BRUNSWICK — On Monday at the University of Maine Augusta building in Brunswick, students sat down for an afternoon class on artificial intelligence — what it’s good for, what it’s bad at, and how to responsibly harness new and ever-evolving technology.
“Can you tell it to do it in large type?” one student asked during an exercise as the teacher pointed to a ChatGPT response on the board. The class mumbled in agreement. They couldn’t see the text, either.
The instructor, Bill Davenport, asked the chatbot to increase its text size. And, to his surprise, the next answer displayed in 20-point font.
The moment was a prime example of how Midcoast Senior College students are constantly teaching their teachers, Davenport later said. It’s a welcome side effect of having a student body with decades of life experience.
Midcoast Senior College has been providing college-level courses to local seniors for the past 26 years. With courses from “the romantic era” to “the intelligence of plants,” the classroom environment resembles a college lecture hall, but with a different age demographic.
The college is one of 17 similar institutions in Maine aimed at low-cost learning experiences for seniors, according to the Maine Senior College Network.
The Midcoast-area college has four terms a year and typically offers more than a dozen courses each term. About 250 students register every term, said Donna Marshall, the college’s executive director.
MSC teachers — especially those accustomed to the younger population — said it’s rewarding to interact with students who truly want to learn.
“Unlike the teenagers I spent my life teaching who think they know everything but don’t really know much, the seniors bring so much life experience,” said John Haile, an instructor who joined the senior college after retiring from teaching high school English. “So, if I’m teaching a Shakespeare poem about love, teenagers think they know — but they really don’t — whereas the seniors bring lots of true experience.”
SENIORS ‘ENGAGING WITH AI’

When it comes to the topic of AI, Davenport said seniors who start off anxious about the technology come to embrace it and challenge him with interesting and thought-provoking questions.
Doug Zyskowski, 80, said he had no experience or knowledge of AI before taking Davenport’s class.

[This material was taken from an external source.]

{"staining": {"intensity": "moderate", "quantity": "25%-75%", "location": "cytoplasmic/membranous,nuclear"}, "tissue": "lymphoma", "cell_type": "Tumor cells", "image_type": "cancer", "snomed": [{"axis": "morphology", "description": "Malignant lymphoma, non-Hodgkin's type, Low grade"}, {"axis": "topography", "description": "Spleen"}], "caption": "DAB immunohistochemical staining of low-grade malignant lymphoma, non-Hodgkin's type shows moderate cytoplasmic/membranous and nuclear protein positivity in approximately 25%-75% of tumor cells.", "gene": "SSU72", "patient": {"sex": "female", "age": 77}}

“I’m a technical dunderhead,” he said.
So far in the course, he has learned that it’s important to double-check answers provided by AI. He has also learned about the most effective ways to prompt AI models to get the answers you’re searching for.
“[AI is] something that I think a lot of people realize they need to learn,” Zyskowski, of Boothbay, said.

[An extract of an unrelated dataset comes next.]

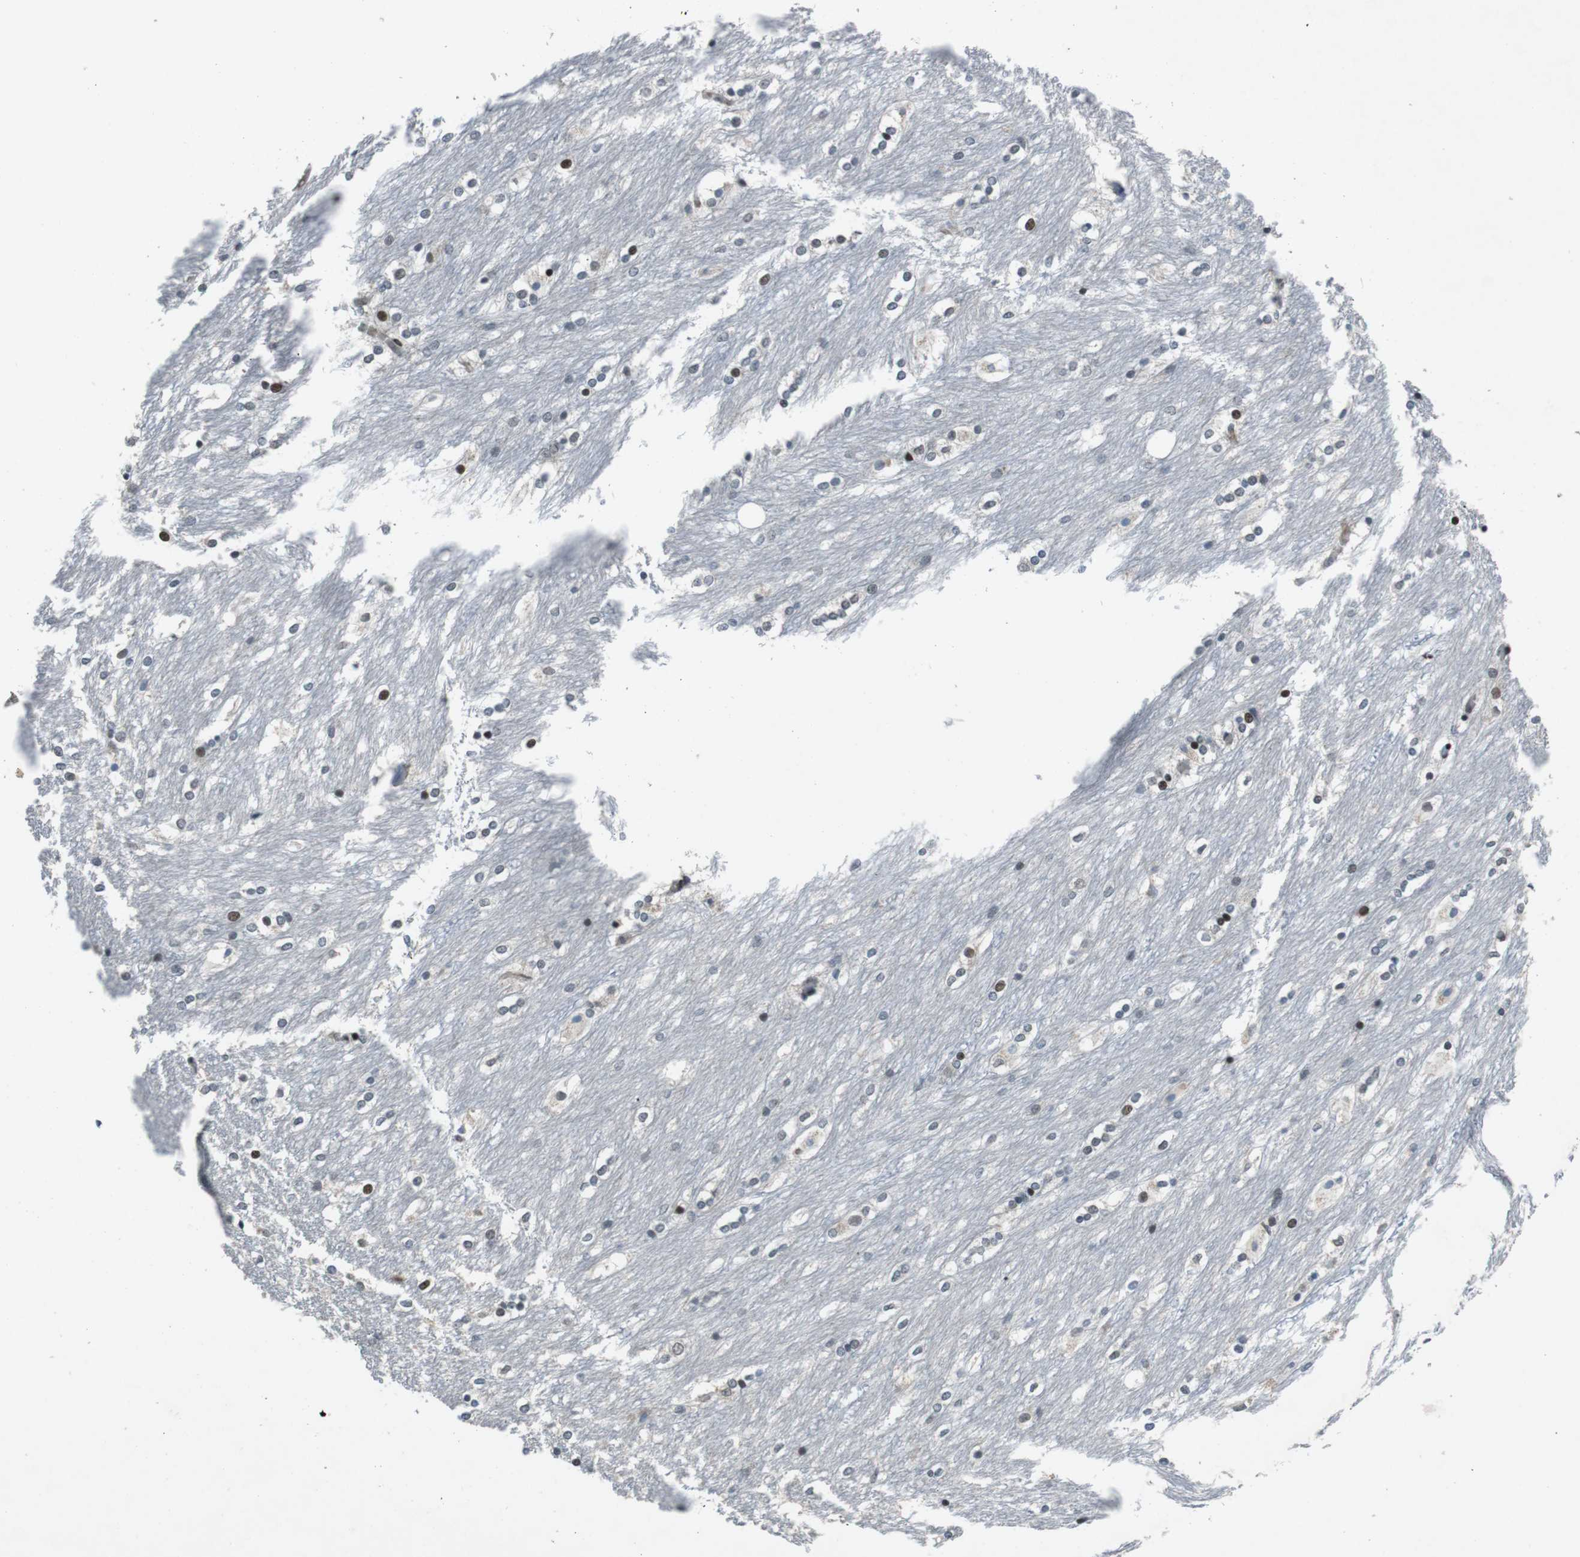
{"staining": {"intensity": "moderate", "quantity": "<25%", "location": "nuclear"}, "tissue": "caudate", "cell_type": "Glial cells", "image_type": "normal", "snomed": [{"axis": "morphology", "description": "Normal tissue, NOS"}, {"axis": "topography", "description": "Lateral ventricle wall"}], "caption": "Protein expression analysis of normal human caudate reveals moderate nuclear staining in approximately <25% of glial cells.", "gene": "PBRM1", "patient": {"sex": "female", "age": 19}}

Student George Sergeant, of Brunswick, said he can’t see himself using AI after Davenport’s class, but wanted to understand it better. He said he worries about AI’s potential for spreading misinformation and what damage it could do in the hands of bad actors.
“[It used to be that] you could rely on newspapers and Walter Cronkite — you could trust them as a truthful source of information. But people don’t have faith in that [anymore],” said Sergeant, 84.
In response to students’ concerns, Davenport said that emerging technology has always been “disruptive” — from ChaptGPT to the printing press. Later this term, the class will have conversations about the ethics of AI and how it fits into our lives, a lesson Davenport calls “AI citizenship.”
THE ‘JOY OF LEARNING’
Marshall, the executive director, has worked for the college for about 10 years. She said she has been struck by the “vast experience” that senior learners bring to classes, recalling a lecture she attended on “The Brothers Karamazov.”
“I was sitting next to historians and theologians, people who knew their Russian history, they knew languages, they knew their religious theology; it was like sitting in an upper-level graduate seminar,” she said.
Outside of the classroom, MSC also hosts “wisdom” speaking series in the summer and winter, held at local churches. The free lectures consistently draw at least 150 people of all ages, Marshall said.
MSC teacher Haile serves on the college’s curriculum committee along with Leona Dufour, a fellow retired English teacher. The committee interviews potential teachers — who all work on a volunteer basis — and helps them build their syllabi.
Both have participated in MSC courses from both sides of the classroom, teacher and student. One of Dufour’s favorite courses she has taken was about Thucydides, the Greek historian. Haile loved teaching the poetry of Robert Frost and enjoyed learning about writer Edward Thomas as a student.
Without tests, papers or expectations, students can focus on the “joy of learning,” Dufour said.
“We don’t have to write papers; we don’t even have to answer questions in class,” Dufour said. “We can sneak by not having read the assignment but get what we need from the lecture or from the discussion, and then go back and read what we should have. It’s just purely enjoyable.”
Triggered by its growing popularity, the college recently signed a lease on a new, bigger home just next door to the current office on Middle Street — with space for administration and a multipurpose room for meetings and smaller classes.
And for seniors looking to learn something new, course registration for the second spring term of 2026 opens on March 9.